▸ **必要な作業 1**
後に続くページ抜粋から「情報は企業の意思決定には不可欠です。」という一文を英語に訳してください。

マネジメント システム=ITではない

先日、経営戦略の集中講座を開催しました。経営戦略では、企業戦略、事業戦略、そしてこれらを実行するための機能分野別戦略が必要になります。

機能分野別戦略の1つに、「情報システム戦略」があります。情報は企業の意思決定には不可欠です。ただ、「情報システム」と言うと、どうしてもコンピューターの方に目が行ってしまうようです。
ましてや近年、DXという言葉が取り沙汰されていることや、新型コロナウィルスの影響による、テレワークの普及などがありますから、このような味方になるのは仕方がないでしょう。

・「システム」とは
システムという言葉を目にすると、強く印象に残っている思い出があります。

大学院へ進学してすぐの頃、僕はよく言葉のミスでお叱りを受けました。今思えば、研究者(学者)志望だったので、将来論文を書かなければなりませんから、より厳しくご指導を頂いていたのかもしれません。とは言え、やはり僕が、他の学生より、言葉で多くのお叱りを受けていたように思います。

労務管理特論という講義のときのことです。
僕が何気なく「労務管理システムが〜」と言ったところ、先生が不快な顔をなさりました。咄嗟に「やっちゃった」と思った僕は、その後の言葉が出ませんでした。すると先生は「システムを日本語に言い換えなさい」と仰いました。

僕が大学院に進学したのは1996年のこと、折しもWindows95が発売されたときで、IT革命元年とも言える時期です。大学生のとき、既にレポートや卒論はワープロで作成しており、大学卒業と同時にパソコンに変えました。

▸ **データセット内容**

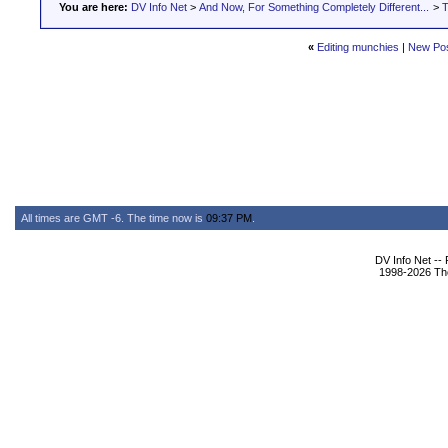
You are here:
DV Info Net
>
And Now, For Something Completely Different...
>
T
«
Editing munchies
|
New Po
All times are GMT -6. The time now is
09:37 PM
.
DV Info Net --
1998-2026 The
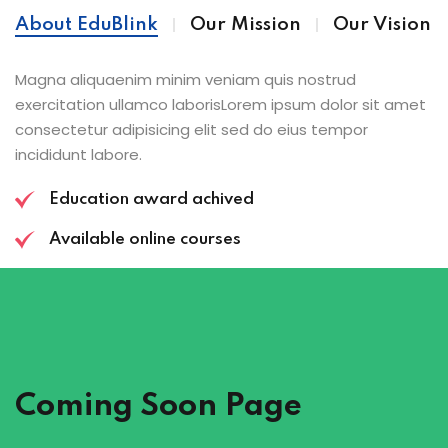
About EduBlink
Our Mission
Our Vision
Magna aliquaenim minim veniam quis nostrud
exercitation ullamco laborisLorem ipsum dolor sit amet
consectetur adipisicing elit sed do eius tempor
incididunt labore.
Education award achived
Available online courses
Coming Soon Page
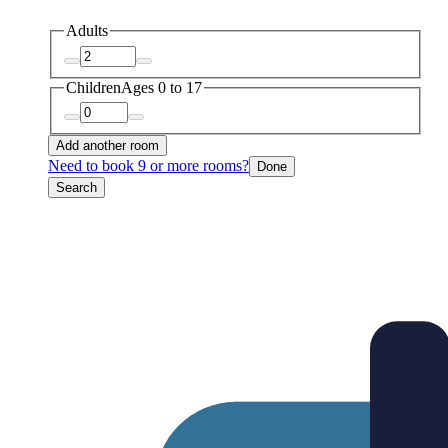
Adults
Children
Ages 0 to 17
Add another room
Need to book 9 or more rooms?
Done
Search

---

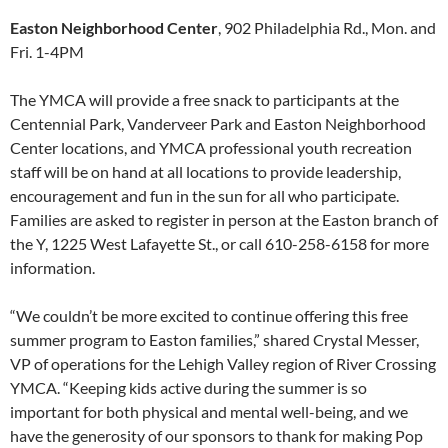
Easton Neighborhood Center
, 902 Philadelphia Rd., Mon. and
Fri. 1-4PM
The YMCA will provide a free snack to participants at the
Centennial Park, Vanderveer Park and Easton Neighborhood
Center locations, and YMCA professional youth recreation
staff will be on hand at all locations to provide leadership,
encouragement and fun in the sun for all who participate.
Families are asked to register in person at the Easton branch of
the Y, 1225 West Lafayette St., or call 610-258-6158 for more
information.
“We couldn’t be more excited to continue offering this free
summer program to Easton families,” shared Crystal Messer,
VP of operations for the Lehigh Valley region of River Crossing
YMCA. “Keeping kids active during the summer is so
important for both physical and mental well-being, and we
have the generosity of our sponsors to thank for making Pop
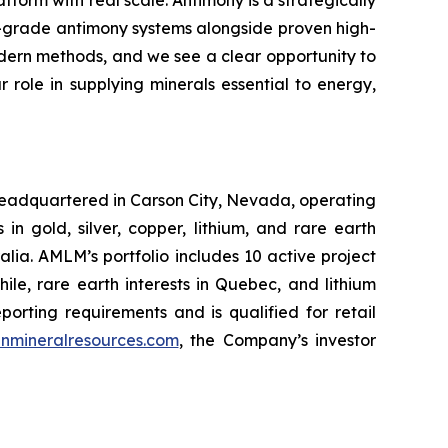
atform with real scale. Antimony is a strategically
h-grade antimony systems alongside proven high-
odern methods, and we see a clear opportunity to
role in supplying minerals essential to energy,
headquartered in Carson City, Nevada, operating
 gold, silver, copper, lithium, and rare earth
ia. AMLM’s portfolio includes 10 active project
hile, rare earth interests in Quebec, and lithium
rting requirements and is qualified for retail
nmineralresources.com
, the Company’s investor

==

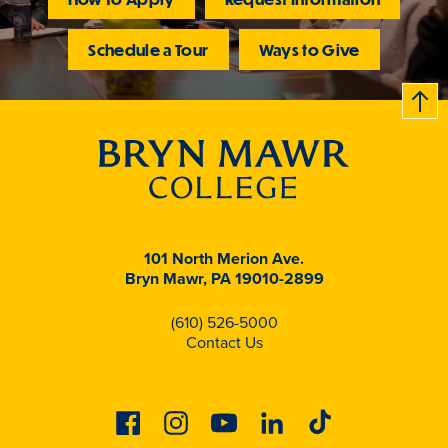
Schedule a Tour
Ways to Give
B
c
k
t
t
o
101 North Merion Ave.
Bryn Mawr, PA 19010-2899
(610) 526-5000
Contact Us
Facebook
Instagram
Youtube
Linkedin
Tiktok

▸ **必要な作業 2**
上のエントリの中から「provide」という文字列を含む行をすべて選び、そのまま書き出してください。

▸ **回答欄 1**
Information is essential to corporate decision-making.

▸ **回答欄 2**
The YMCA will provide a free snack to participants at the
staff will be on hand at all locations to provide leadership,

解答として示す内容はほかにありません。